(Stored data entries)
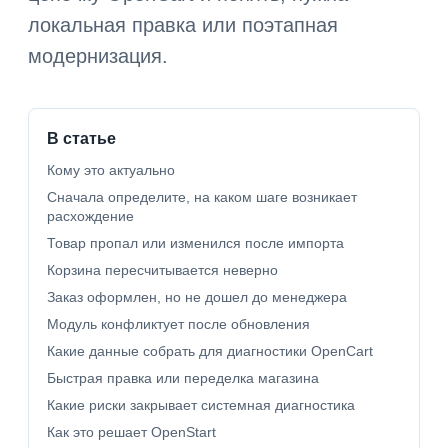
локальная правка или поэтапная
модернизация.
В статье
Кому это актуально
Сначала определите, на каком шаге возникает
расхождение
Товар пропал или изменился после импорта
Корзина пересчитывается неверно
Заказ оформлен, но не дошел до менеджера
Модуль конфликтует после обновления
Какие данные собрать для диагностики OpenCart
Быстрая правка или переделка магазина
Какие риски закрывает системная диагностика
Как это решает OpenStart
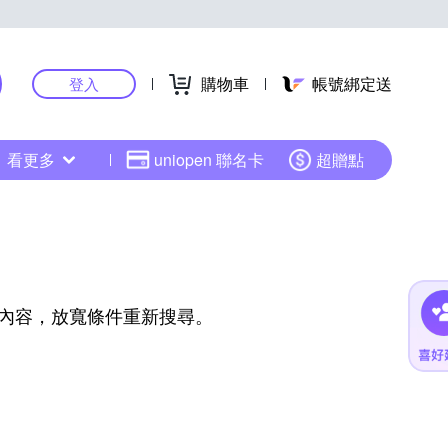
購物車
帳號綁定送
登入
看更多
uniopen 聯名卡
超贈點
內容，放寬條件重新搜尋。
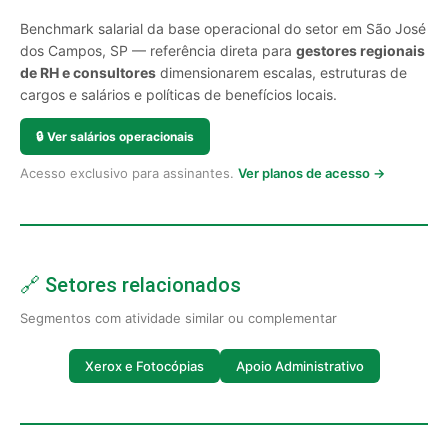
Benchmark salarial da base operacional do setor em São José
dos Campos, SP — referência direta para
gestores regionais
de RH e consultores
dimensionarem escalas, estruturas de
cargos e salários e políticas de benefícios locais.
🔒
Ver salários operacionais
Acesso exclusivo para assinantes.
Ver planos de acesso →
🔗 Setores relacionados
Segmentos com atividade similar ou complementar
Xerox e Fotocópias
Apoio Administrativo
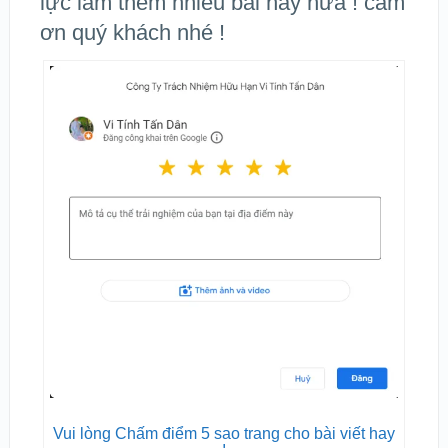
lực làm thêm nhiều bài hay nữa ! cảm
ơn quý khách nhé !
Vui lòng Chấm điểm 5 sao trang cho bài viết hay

---

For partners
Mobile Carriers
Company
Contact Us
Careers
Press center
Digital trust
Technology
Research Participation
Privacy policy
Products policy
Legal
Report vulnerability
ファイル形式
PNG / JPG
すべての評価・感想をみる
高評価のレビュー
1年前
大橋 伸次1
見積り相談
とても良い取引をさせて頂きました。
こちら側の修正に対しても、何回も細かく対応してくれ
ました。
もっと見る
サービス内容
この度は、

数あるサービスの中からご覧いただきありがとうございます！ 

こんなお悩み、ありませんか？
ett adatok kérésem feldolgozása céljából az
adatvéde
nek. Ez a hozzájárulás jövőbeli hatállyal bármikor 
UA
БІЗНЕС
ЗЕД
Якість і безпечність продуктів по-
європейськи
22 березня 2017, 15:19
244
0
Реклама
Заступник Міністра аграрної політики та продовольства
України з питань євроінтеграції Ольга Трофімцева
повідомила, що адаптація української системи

* _Description of the task_: Reproduce the records word for word, starting at the line that contains "локальная правка или поэтапная" and ending after the line that contains "Apoio Administrativo". Leave the pictures out of your answer.

* _Output of the exercise_:
локальная правка или поэтапная
модернизация.
В статье
Кому это актуально
Сначала определите, на каком шаге возникает
расхождение
Товар пропал или изменился после импорта
Корзина пересчитывается неверно
Заказ оформлен, но не дошел до менеджера
Модуль конфликтует после обновления
Какие данные собрать для диагностики OpenCart
Быстрая правка или переделка магазина
Какие риски закрывает системная диагностика
Как это решает OpenStart
購物車
帳號綁定送
登入
看更多
uniopen 聯名卡
超贈點
內容，放寬條件重新搜尋。
Benchmark salarial da base operacional do setor em São José
dos Campos, SP — referência direta para
gestores regionais
de RH e consultores
dimensionarem escalas, estruturas de
cargos e salários e políticas de benefícios locais.
🔒
Ver salários operacionais
Acesso exclusivo para assinantes.
Ver planos de acesso →
🔗 Setores relacionados
Segmentos com atividade similar ou complementar
Xerox e Fotocópias
Apoio Administrativo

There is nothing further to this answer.